**ASSIGNMENT**:
From the listing below, copy every line with the word "study".

**PROVIDED RECORDS**:

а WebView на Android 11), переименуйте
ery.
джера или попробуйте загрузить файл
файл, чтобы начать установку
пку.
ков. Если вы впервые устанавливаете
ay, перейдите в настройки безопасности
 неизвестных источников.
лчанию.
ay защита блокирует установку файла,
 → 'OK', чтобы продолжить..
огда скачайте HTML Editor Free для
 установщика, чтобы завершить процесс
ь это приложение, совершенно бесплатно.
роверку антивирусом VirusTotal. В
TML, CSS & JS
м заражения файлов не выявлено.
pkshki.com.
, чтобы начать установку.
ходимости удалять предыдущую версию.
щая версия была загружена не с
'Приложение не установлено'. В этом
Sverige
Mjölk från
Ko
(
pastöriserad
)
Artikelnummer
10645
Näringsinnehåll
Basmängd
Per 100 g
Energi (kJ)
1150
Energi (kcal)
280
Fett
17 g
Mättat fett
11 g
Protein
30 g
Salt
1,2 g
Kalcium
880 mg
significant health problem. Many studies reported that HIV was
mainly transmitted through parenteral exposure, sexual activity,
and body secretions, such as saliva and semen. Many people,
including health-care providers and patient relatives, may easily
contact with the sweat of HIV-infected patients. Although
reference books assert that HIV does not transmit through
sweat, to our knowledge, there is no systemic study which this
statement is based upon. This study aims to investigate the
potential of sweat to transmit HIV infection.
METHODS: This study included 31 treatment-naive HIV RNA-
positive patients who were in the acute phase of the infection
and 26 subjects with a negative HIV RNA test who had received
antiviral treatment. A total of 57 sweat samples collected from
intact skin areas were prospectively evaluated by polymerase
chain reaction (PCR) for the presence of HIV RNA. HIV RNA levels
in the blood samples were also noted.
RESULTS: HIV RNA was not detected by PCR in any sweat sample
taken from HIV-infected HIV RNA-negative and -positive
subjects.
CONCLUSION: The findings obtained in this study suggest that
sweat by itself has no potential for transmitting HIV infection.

**SOLUTION FOR THIS TASK**:
sweat, to our knowledge, there is no systemic study which this
statement is based upon. This study aims to investigate the
METHODS: This study included 31 treatment-naive HIV RNA-
CONCLUSION: The findings obtained in this study suggest that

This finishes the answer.